"Nine," by James Scarborough
January 02, 2010
Once in a while you should see a movie for reasons other than the way a director has ambitiously attempted to remake a classic.
This dazzling re-staging of Federico Fellini’s autobiographical “8-1/2”, directed by Rob Marshall, written by Michael Tolkin and Anthony Minghella, has lots of potential but its context makes it an oddity, the cinematic equivalent of a knock-off Gucci bag with the style, the swagger, the oomph but whose seams, on closer inspection, are wonky.
It suffers from being set in 1963, the same as Fellini’s film (cars, landline phones, references to Germans and World War 2). In 2009, the references don’t carry the same significance, the same background-setting weight, especially the costumes which make the film more a set nostalgic piece than the story of a fabled director, Guido Contini (Daniel Day-Lewis), hobbled by director’s block, whose life merges into his art – and vice versa – as he has a crisis of conscience and creativity. Marshall seems to be too besmitten with Fellini – it’s the artistic equivalent of every artist, one way or another, having to deal with that pesky Picasso – to reinterpret the film instead of just re-creating it.

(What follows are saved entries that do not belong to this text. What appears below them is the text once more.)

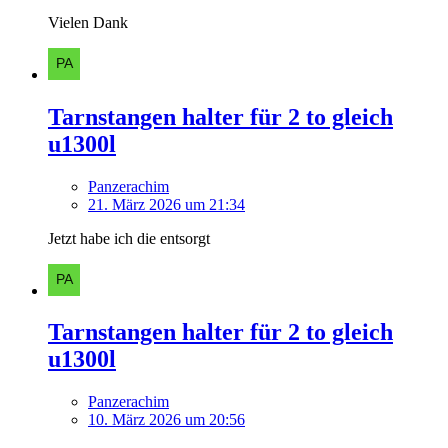
Vielen Dank
Tarnstangen halter für 2 to gleich
u1300l
Panzerachim
21. März 2026 um 21:34
Jetzt habe ich die entsorgt
Tarnstangen halter für 2 to gleich
u1300l
Panzerachim
10. März 2026 um 20:56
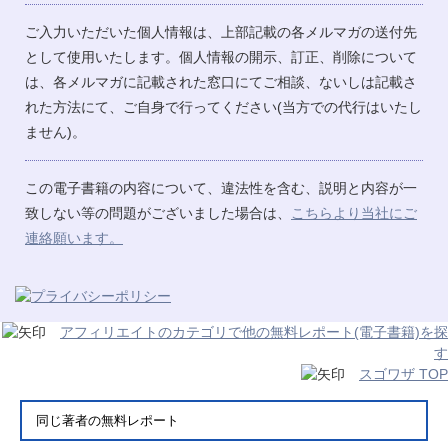
ご入力いただいた個人情報は、上部記載の各メルマガの送付先
として使用いたします。個人情報の開示、訂正、削除について
は、各メルマガに記載された窓口にてご相談、ないしは記載さ
れた方法にて、ご自身で行ってください(当方での代行はいたし
ません)。
この電子書籍の内容について、違法性を含む、説明と内容が一
致しない等の問題がございました場合は、
こちらより当社にご
連絡願います。
アフィリエイトのカテゴリで他の無料レポート(電子書籍)を探
す
スゴワザ TOP
同じ著者の無料レポート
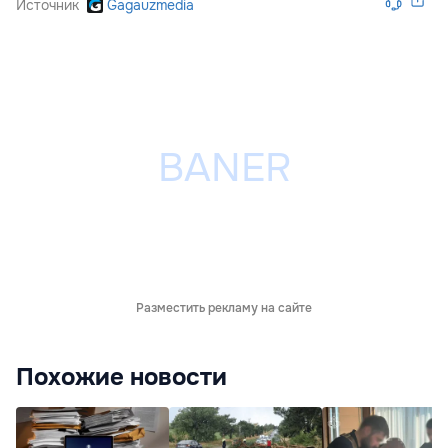
Источник
Gagauzmedia
Разместить рекламу на сайте
Похожие новости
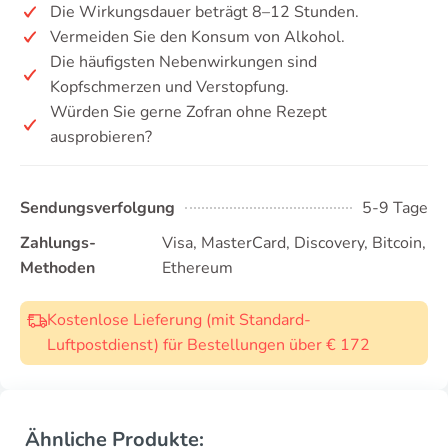
Die Wirkungsdauer beträgt 8–12 Stunden.
Vermeiden Sie den Konsum von Alkohol.
Die häufigsten Nebenwirkungen sind
Kopfschmerzen und Verstopfung.
Würden Sie gerne Zofran ohne Rezept
ausprobieren?
Sendungsverfolgung
5-9 Tage
Zahlungs-
Visa, MasterCard, Discovery, Bitcoin,
Methoden
Ethereum
Kostenlose Lieferung (mit Standard-
Luftpostdienst) für Bestellungen über € 172
Ähnliche Produkte:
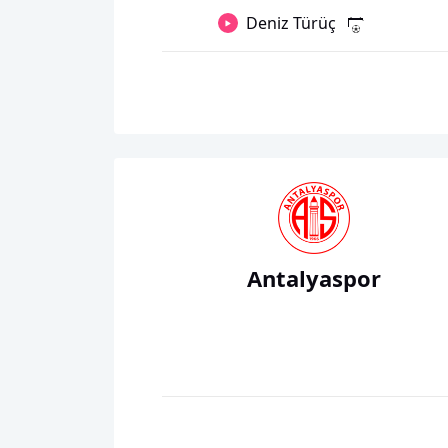
Deniz Türüç
Antalyaspor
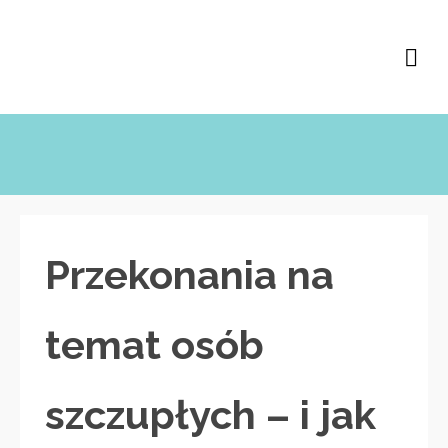
Przekonania na
temat osób
szczupłych – i jak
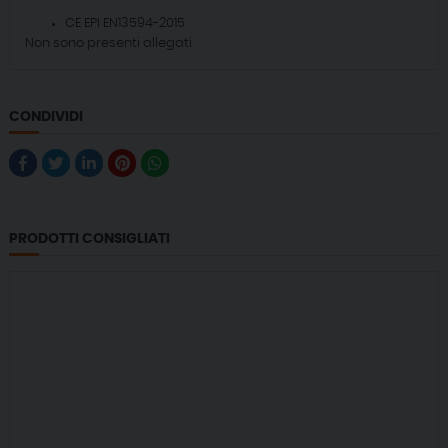
CE EPI EN13594-2015
Non sono presenti allegati
CONDIVIDI
PRODOTTI CONSIGLIATI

The dream sequences, done in black in white, are static; they don’t flow like the product of one synapse-flash to the next; they look rehearsed. The film has the feel of something monumentally staged instead of monumentally improvised, which is the way both Fellini and Contini actually worked. This in turn destroys the flashbacks’ attempt to show how Guido’s past seamlessly informs his present endeavors.
Having said that, there is much to recommend about the film. The casting of Daniel Day-Lewis offers a bit of inspiration. His dark, brooding good looks, surprisingly impeccable Italian accent, taut, wiry body (irregular meals, insomnia, chain-smoking) create the perfect frame on which to drape with disheveled panache those absolutely bitchin black suits. And the way he tumbles about in a stooped-over creative sclerosis that far-too-well approximates madness easily conveys the connection between creative genius and insanity not to mention the way an artist incorporates every shred of his life into what he’s making, and the seeming irreparable cost (health, marital, financial) in doing so.
His muses are equally well-chosen. His Mamma (as in Mamma Mia!) Sophia Lauren; his wife Luisa (Marion Cotillard); his mistress Carla (Penelope Cruz), his leading lady/muse Claudia (Nicole Kidman), his costumer/confessor Lilli (Judi Dench), the surprisingly sexy carnivorous reporter Stephanie (Kate Hudson): individually they bristle through the shards that border his conscious and subconscious mind: sexy, alluring, coy, madonna-muses with huge appetites for life and for him. Especially Dench who plays a perfect patient though firm “M” to Day-Lewis’s Daniel Craig James Bond.
The problem with the film, though, is the problem with Dench’s look: she’s dressed like she’s 21 but she looks like she’s, well, older than that. As the general story of a clearly brilliant director who tries without success to reign in his giddy Id, it’s a thematically sound movie. But the look of it, as spectacular as it is, gives the film a patina of desuetude. Were it staged in a more contemporary setting, such a reinterpretation would have provided a more contemporary, convincing, and accessible feel. The way the movie comes off is as more of an homage than a celebration. Because it’s too wedded to its era we look at it as we might look at something in a museum: gorgeous, well-installed, perhaps even didactic, but not necessarily relevant.